• _INFORMATION PROVIDED_:
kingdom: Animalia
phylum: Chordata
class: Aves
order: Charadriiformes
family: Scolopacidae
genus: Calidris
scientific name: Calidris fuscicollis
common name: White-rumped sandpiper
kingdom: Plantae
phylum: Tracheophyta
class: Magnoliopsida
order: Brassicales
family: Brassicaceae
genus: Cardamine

• _STATED PROBLEM_: Reproduce, word for word, every line listed under each of the entries above.

• _SOLUTION FOR THIS TASK_:
kingdom: Animalia
phylum: Chordata
class: Aves
order: Charadriiformes
family: Scolopacidae
genus: Calidris
scientific name: Calidris fuscicollis
common name: White-rumped sandpiper
kingdom: Plantae
phylum: Tracheophyta
class: Magnoliopsida
order: Brassicales
family: Brassicaceae
genus: Cardamine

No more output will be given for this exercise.